━━ PROVIDED RECORDS

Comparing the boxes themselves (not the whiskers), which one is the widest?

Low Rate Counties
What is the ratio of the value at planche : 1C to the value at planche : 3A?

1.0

━━━━
━━ PROVIDED RECORDS

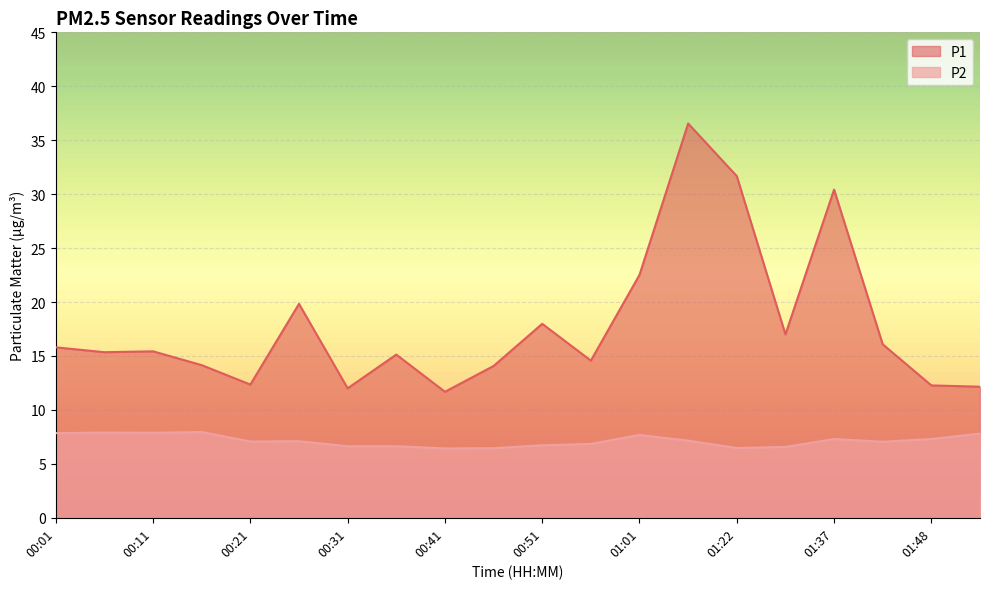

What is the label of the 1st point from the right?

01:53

━━━━

WHAT THE EXERCISE ASKS: Reproduce the lines of the records starting at the line that contains "Low Rate Counties" and ending at the line that contains "What is the ratio", with both of those lines included.

ANSWER TO THIS EXERCISE:
Low Rate Counties
What is the ratio of the value at planche : 1C to the value at planche : 3A?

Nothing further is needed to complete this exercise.